Document segment
# # # #
Import Python packages that are used for the analysis.

%matplotlib inline

# Force GeoPandas to use Shapely instead of PyGEOS
# In a future release, GeoPandas will switch to using Shapely by default.
import os
os.environ['USE_PYGEOS'] = '0'

import xarray as xr
import numpy as np
import geopandas as gpd
import matplotlib.pyplot as plt

import datacube
from datacube.utils.geometry import Geometry
from deafrica_tools.spatial import xr_vectorize, xr_rasterize
from deafrica_tools.plotting import display_map
from deafrica_tools.datahandling import load_ard, wofs_fuser, dilate
from deafrica_tools.areaofinterest import define_area

Connect to the datacube

Connect to the datacube so we can access DE Africa data. The app parameter is a unique name for the analysis which is based on the notebook file name.

dc = datacube.Datacube(app="Ship_detection")

Analysis parameters

The following cell sets the parameters, which define the area of interest and the length of time to conduct the analysis over. The parameters are

  • lat: The central latitude to analyse (e.g. 10.338).

  • lon: The central longitude to analyse (e.g. -1.055).

  • buffer: The number of square degrees to load around the central latitude and longitude. For reasonable loading times, set this as 0.1 or lower.

  • time_range: The date range to analyse (e.g. ('2021'))

Select location

To define the area of interest, there are two methods available:

  1. By specifying the latitude, longitude, and buffer. This method requires you to input the central latitude, central longitude, and the buffer value in square degrees around the center point you want to analyze. For example, lat = 10.338, lon = -1.055, and buffer = 0.1 will select an area with a radius of 0.1 square degrees around the point with coordinates (10.338, -1.055).
# # # #
Stored items:
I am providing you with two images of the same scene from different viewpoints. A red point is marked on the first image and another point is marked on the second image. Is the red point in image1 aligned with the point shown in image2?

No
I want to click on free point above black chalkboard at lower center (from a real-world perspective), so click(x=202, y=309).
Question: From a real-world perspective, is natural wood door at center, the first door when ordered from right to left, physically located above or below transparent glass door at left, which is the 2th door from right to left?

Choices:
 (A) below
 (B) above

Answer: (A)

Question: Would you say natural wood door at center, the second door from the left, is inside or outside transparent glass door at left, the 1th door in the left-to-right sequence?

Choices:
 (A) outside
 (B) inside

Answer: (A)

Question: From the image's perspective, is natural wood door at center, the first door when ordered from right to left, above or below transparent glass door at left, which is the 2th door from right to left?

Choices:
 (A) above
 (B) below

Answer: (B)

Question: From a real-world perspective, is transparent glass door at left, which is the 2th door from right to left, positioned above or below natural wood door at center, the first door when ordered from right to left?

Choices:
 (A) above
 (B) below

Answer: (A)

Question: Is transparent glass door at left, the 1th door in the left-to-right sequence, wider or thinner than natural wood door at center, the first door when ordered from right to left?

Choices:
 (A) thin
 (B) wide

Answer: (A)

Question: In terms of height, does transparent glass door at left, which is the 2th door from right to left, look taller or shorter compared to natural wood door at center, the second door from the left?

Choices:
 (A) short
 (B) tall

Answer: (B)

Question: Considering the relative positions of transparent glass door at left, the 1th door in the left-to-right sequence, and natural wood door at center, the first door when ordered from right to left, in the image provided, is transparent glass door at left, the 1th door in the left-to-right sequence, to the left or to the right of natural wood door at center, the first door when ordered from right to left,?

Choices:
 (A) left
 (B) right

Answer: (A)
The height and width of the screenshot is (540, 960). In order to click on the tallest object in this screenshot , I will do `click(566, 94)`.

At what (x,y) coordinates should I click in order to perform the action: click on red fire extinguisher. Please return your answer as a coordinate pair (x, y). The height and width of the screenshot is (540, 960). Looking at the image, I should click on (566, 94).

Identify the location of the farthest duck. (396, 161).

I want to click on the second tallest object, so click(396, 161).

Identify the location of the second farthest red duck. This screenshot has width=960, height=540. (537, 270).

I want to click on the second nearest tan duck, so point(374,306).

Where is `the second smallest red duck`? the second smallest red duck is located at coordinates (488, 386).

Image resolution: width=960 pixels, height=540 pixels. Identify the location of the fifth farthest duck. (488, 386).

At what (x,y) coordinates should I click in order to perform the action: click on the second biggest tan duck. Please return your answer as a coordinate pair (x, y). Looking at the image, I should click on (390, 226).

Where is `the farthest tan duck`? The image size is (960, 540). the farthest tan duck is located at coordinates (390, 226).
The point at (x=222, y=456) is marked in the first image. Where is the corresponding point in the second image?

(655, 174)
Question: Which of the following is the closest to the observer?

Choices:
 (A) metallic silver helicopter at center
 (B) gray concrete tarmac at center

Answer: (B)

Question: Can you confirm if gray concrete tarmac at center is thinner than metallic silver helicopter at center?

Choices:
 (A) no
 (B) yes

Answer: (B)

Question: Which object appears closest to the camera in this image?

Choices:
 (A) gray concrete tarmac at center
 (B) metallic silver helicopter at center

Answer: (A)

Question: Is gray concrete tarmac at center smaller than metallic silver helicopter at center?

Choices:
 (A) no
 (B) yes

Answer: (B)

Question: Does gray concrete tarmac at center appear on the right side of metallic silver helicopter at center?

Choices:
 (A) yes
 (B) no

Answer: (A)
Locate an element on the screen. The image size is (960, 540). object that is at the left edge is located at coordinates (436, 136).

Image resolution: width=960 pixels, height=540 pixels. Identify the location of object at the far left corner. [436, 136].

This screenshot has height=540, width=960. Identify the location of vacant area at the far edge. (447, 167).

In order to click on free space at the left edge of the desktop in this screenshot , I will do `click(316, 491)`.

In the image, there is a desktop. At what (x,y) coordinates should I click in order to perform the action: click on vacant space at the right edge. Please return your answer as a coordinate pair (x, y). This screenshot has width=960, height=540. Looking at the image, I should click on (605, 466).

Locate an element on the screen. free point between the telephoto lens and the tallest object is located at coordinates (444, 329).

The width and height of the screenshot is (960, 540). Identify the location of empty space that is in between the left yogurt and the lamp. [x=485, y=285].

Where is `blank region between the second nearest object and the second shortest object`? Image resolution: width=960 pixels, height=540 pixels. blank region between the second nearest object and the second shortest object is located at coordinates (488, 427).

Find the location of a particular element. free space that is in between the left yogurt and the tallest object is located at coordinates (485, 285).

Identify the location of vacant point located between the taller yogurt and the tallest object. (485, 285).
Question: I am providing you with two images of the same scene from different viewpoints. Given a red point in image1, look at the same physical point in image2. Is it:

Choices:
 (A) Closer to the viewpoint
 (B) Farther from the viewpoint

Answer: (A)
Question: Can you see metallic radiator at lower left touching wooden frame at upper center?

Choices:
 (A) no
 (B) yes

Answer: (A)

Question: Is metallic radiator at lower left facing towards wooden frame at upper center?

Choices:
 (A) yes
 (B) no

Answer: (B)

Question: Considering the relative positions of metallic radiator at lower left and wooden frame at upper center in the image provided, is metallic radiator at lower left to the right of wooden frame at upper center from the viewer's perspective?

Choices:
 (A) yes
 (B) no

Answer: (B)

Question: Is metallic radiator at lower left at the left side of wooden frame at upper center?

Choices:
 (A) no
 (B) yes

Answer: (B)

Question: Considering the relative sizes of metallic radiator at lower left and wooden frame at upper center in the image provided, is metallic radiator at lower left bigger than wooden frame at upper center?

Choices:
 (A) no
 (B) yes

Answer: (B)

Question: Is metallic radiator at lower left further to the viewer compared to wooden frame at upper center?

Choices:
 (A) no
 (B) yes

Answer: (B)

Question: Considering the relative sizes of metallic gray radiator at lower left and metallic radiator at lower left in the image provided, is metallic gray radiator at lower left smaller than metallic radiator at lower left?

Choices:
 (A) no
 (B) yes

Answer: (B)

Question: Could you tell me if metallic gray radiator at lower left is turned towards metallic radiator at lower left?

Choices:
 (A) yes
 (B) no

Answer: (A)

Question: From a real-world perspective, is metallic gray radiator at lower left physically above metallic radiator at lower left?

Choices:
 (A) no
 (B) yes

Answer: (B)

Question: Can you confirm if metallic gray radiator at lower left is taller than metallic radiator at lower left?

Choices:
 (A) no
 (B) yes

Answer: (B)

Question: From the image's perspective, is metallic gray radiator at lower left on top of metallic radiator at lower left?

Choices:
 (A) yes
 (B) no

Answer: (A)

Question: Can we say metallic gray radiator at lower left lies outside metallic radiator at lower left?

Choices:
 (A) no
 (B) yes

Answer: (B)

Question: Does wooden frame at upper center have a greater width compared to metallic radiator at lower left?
# # # #
Written task
Quote the part of the notebook excerpt above that runs from "Select location" to "coordinates (10.338, -1.055).".

Problem solution
Select location

To define the area of interest, there are two methods available:

  1. By specifying the latitude, longitude, and buffer. This method requires you to input the central latitude, central longitude, and the buffer value in square degrees around the center point you want to analyze. For example, lat = 10.338, lon = -1.055, and buffer = 0.1 will select an area with a radius of 0.1 square degrees around the point with coordinates (10.338, -1.055).